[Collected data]
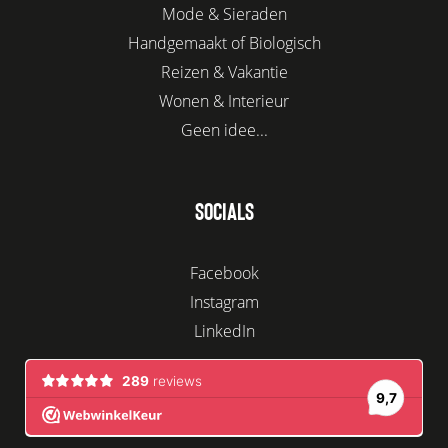
Mode & Sieraden
Handgemaakt of Biologisch
Reizen & Vakantie
Wonen & Interieur
Geen idee...
SOCIALS
Facebook
Instagram
LinkedIn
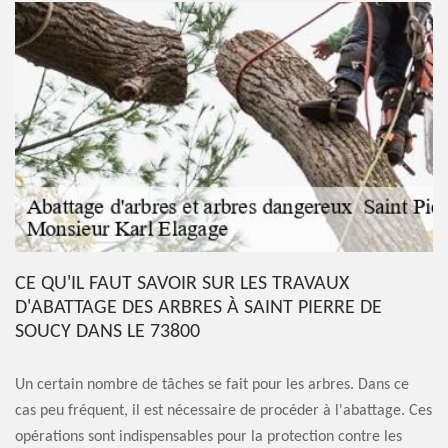
CE QU'IL FAUT SAVOIR SUR LES TRAVAUX
D'ABATTAGE DES ARBRES À SAINT PIERRE DE
SOUCY DANS LE 73800
Un certain nombre de tâches se fait pour les arbres. Dans ce
cas peu fréquent, il est nécessaire de procéder à l'abattage. Ces
opérations sont indispensables pour la protection contre les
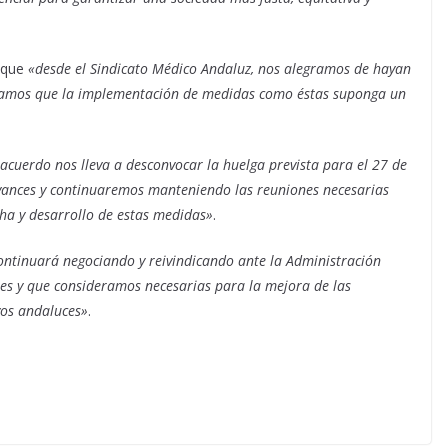
o que
«desde el Sindicato Médico Andaluz, nos alegramos de hayan
peramos que la implementación de medidas como éstas suponga un
 acuerdo nos lleva a desconvocar la huelga prevista para el 27 de
vances y continuaremos manteniendo las reuniones necesarias
ha y desarrollo de estas medidas»
.
ontinuará negociando y reivindicando ante la Administración
es y que consideramos necesarias para la mejora de las
ivos andaluces»
.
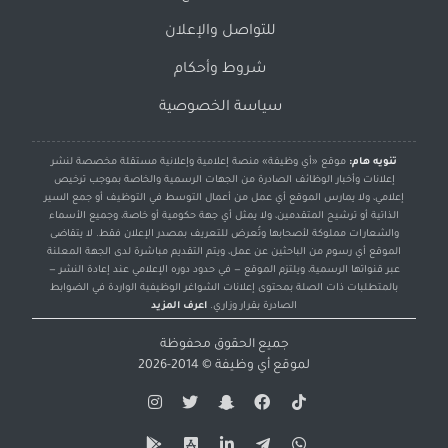
للتواصل والإعلان
شروط وأحكام
سياسة الخصوصية
تنويه هام:
موقع «أي وظيفة» منصة إعلامية وإعلانية مستقلة مخصصة لنشر
إعلانات وأخبار الوظائف الصادرة من الجهات الرسمية والخاصة بموجب ترخيص
إعلامي، ولا يمارس الموقع أي عمل من أعمال التوسط في التوظيف أو جمع السير
الذاتية أو ترشيح المتقدمين، ولا يمثل أي جهة حكومية أو خاصة، وجميع الأسماء
والشعارات مملوكة لأصحابها وتُعرض للتعريف بمصدر الإعلان فقط. لا يتقاضى
الموقع أي رسوم من الباحثين عن عمل، ويتم التقديم مباشرة لدى الجهة المعلنة
عبر قنواتها الرسمية، ويلتزم الموقع — في حدود دوره الإعلامي عند إعادة النشر —
بالمتطلبات ذات الصلة بمحتوى إعلانات الشواغر الوظيفية الواردة في الضوابط
الصادرة بقرار وزاري.
اعرف المزيد
جميع الحقوق محفوظة
لموقع
أي وظيفة
© 2014-2026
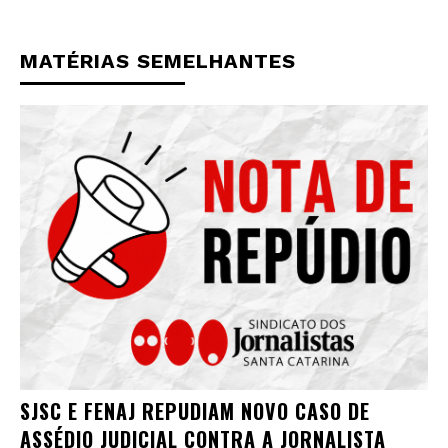
MATÉRIAS SEMELHANTES
SJSC E FENAJ REPUDIAM NOVO CASO DE
ASSÉDIO JUDICIAL CONTRA A JORNALISTA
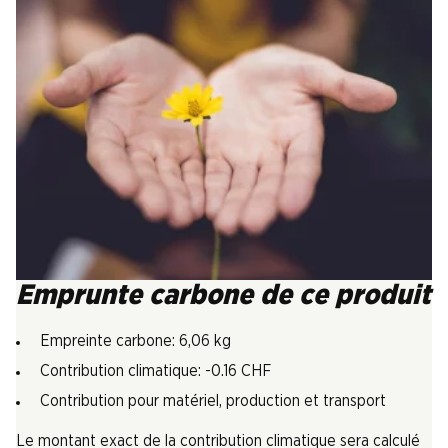
Emprunte carbone de ce produit
Empreinte carbone: 6,06 kg
Contribution climatique: -0.16 CHF
Contribution pour matériel, production et transport
Le montant exact de la contribution climatique sera calculé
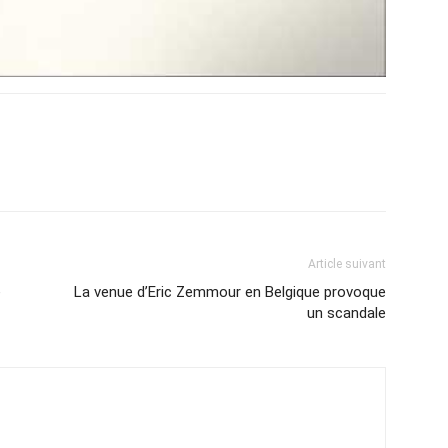
Article suivant
e
La venue d’Eric Zemmour en Belgique provoque
un scandale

• _Work to complete_
I'd like every record transcribed exactly, with no pictures carried over.

• _Expected output_
Mode & Sieraden
Handgemaakt of Biologisch
Reizen & Vakantie
Wonen & Interieur
Geen idee...
SOCIALS
Facebook
Instagram
LinkedIn
CE QU'IL FAUT SAVOIR SUR LES TRAVAUX
D'ABATTAGE DES ARBRES À SAINT PIERRE DE
SOUCY DANS LE 73800
Un certain nombre de tâches se fait pour les arbres. Dans ce
cas peu fréquent, il est nécessaire de procéder à l'abattage. Ces
opérations sont indispensables pour la protection contre les
o que
«desde el Sindicato Médico Andaluz, nos alegramos de hayan
peramos que la implementación de medidas como éstas suponga un
 acuerdo nos lleva a desconvocar la huelga prevista para el 27 de
vances y continuaremos manteniendo las reuniones necesarias
ha y desarrollo de estas medidas»
.
ontinuará negociando y reivindicando ante la Administración
es y que consideramos necesarias para la mejora de las
ivos andaluces»
.
للتواصل والإعلان
شروط وأحكام
سياسة الخصوصية
تنويه هام:
موقع «أي وظيفة» منصة إعلامية وإعلانية مستقلة مخصصة لنشر
إعلانات وأخبار الوظائف الصادرة من الجهات الرسمية والخاصة بموجب ترخيص
إعلامي، ولا يمارس الموقع أي عمل من أعمال التوسط في التوظيف أو جمع السير
الذاتية أو ترشيح المتقدمين، ولا يمثل أي جهة حكومية أو خاصة، وجميع الأسماء
والشعارات مملوكة لأصحابها وتُعرض للتعريف بمصدر الإعلان فقط. لا يتقاضى
الموقع أي رسوم من الباحثين عن عمل، ويتم التقديم مباشرة لدى الجهة المعلنة
عبر قنواتها الرسمية، ويلتزم الموقع — في حدود دوره الإعلامي عند إعادة النشر —
بالمتطلبات ذات الصلة بمحتوى إعلانات الشواغر الوظيفية الواردة في الضوابط
الصادرة بقرار وزاري.
اعرف المزيد
جميع الحقوق محفوظة
لموقع
أي وظيفة
© 2014-2026
MATÉRIAS SEMELHANTES
SJSC E FENAJ REPUDIAM NOVO CASO DE
ASSÉDIO JUDICIAL CONTRA A JORNALISTA
Emprunte carbone de ce produit
Empreinte carbone: 6,06 kg
Contribution climatique: -0.16 CHF
Contribution pour matériel, production et transport
Le montant exact de la contribution climatique sera calculé
Article suivant
e
La venue d’Eric Zemmour en Belgique provoque
un scandale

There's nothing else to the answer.